Perimbangan Keuangan antara Pemerintah dan Pemda merupakan subsistem Keuangan Negara sebagai konsekuensi pembagian tugas antara Pemerintah dan Pemda. Penyelenggaraan urusan Pemda dalam rangka pelaksanaan Desentralisasi didanai oleh APBD. Penyelenggaraan urusan Pemerintah yang dilaksanakan oleh Gubernur dalam rangka pelaksanaan Dekonsentrasi didanai oleh APBN. Sedangkan penyelenggaraan urusan Pemerintah yang dilaksanakan oleh Gubernur dalam rangka Tugas Pembantuan didanai oleh APBN. Dana Perimbangan terdiri atas :1.Dana Bagi Hasil : a). Bersumber dari pajak : PBB, BPHTB, PPh.b). Sumber Daya Alam : kehutanan, pertambangan umum, perikanan, pertambangan minyak bumi, pertambangan gas bumi dan pertambangan panas bumi.2.Dana Alokasi Umum : jumlah keseluruhan DAU ditetapkan sekurang-kurangnya 26% dari Pendapatan Dalam Negeri Netto yang ditetapkan dalam APBN.3.Dana Alokasi Khusus : besarnya DAK ditetapkan setiap tahun dalam APBN.

Lain-lain Pendapatan terdiri atas pendapatan hibah dan pendapatan Dana Darurat. Untuk Hibah kepada Daerah yang bersumber dari luar negeri dilakukan melalui Pemerintah. Daerah tidak dapat melakukan pinjaman langsung kepada pihak luar negeri. Sedangkan Dana Darurat, Pemerintah mengalokasikannya yang bersumber dari APBN untuk keperluan mendesak yang diakibatkan oleh bencana nasional dan/atau peristiwa luar biasa yang tidak dapat ditanggulangi oleh Daerah dengan menggunakan sumber APBD.

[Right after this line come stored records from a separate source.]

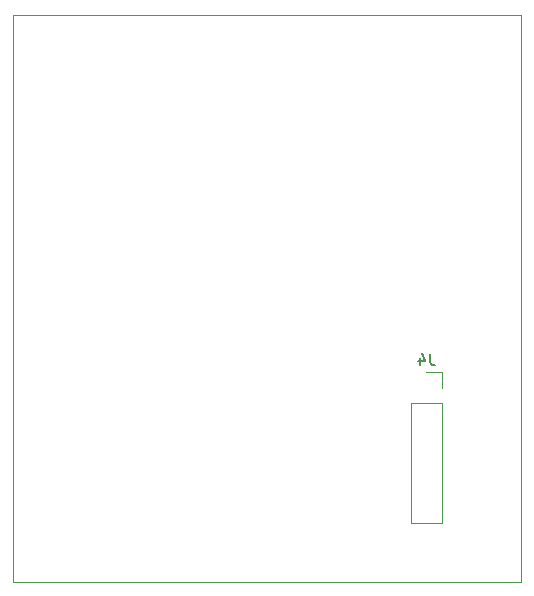
<source format=gbr>
%TF.GenerationSoftware,KiCad,Pcbnew,8.0.5*%
%TF.CreationDate,2025-02-09T09:24:22+08:00*%
%TF.ProjectId,arduino_solar_bikelight_1,61726475-696e-46f5-9f73-6f6c61725f62,rev?*%
%TF.SameCoordinates,Original*%
%TF.FileFunction,Legend,Bot*%
%TF.FilePolarity,Positive*%
%FSLAX46Y46*%
G04 Gerber Fmt 4.6, Leading zero omitted, Abs format (unit mm)*
G04 Created by KiCad (PCBNEW 8.0.5) date 2025-02-09 09:24:22*
%MOMM*%
%LPD*%
G01*
G04 APERTURE LIST*
%ADD10C,0.150000*%
%ADD11C,0.120000*%
%TA.AperFunction,Profile*%
%ADD12C,0.050000*%
%TD*%
G04 APERTURE END LIST*
D10*
X176778333Y-87099819D02*
X176778333Y-87814104D01*
X176778333Y-87814104D02*
X176825952Y-87956961D01*
X176825952Y-87956961D02*
X176921190Y-88052200D01*
X176921190Y-88052200D02*
X177064047Y-88099819D01*
X177064047Y-88099819D02*
X177159285Y-88099819D01*
X175873571Y-87433152D02*
X175873571Y-88099819D01*
X176111666Y-87052200D02*
X176349761Y-87766485D01*
X176349761Y-87766485D02*
X175730714Y-87766485D01*
D11*
%TO.C,J4*%
X175115000Y-91245000D02*
X177775000Y-91245000D01*
X175115000Y-101465000D02*
X175115000Y-91245000D01*
X175115000Y-101465000D02*
X177775000Y-101465000D01*
X176445000Y-88645000D02*
X177775000Y-88645000D01*
X177775000Y-88645000D02*
X177775000Y-89975000D01*
X177775000Y-101465000D02*
X177775000Y-91245000D01*
%TD*%
D12*
X141445000Y-58395000D02*
X184445000Y-58395000D01*
X184445000Y-106395000D01*
X141445000Y-106395000D01*
X141445000Y-58395000D01*
M02*

</source>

Semua penerimaan dan pengeluaran daerah dalam tahun anggaran yang bersangkutan harus dimasukkan dalam APBD.

Sejak berlakunya undang-undang ini maka Undang-undang Nomor 25 Tahun 1999 tentang Perimbangan Keuangan Antara Pemerintah dan Daerah (Lembaran Negara Tahun 1999 Nomor 72, Tambahan Lembaran Negara Nomor 3848) dinyatakan tidak berlaku.

Daftar Isi :
Bab I Ketentuan Umum; Bab II Prinsip Kebijakan Perimbangan Keuangan; Bab III Dasar Pendanaan Pemerintahan Daerah; Bab IV Sumber Penerimaan Daerah; Bab V Pendapatan Asli Daerah; Bab VI Dana Perimbangan; Bab VII Lain-lain Pendapatan; Bab VIII Pinjaman Daerah; Bab IX Pengelolaan Keuangan Dalam Rangka Desentralisasi; Bab X Dana Dekonsentrasi; Bab XI Dana Tugas Pembantuan; Bab XII Sistem Informasi Keuangan Daerah; Bab XIII Ketentuan Peralihan; Bab XIV Ketentuan Penutup.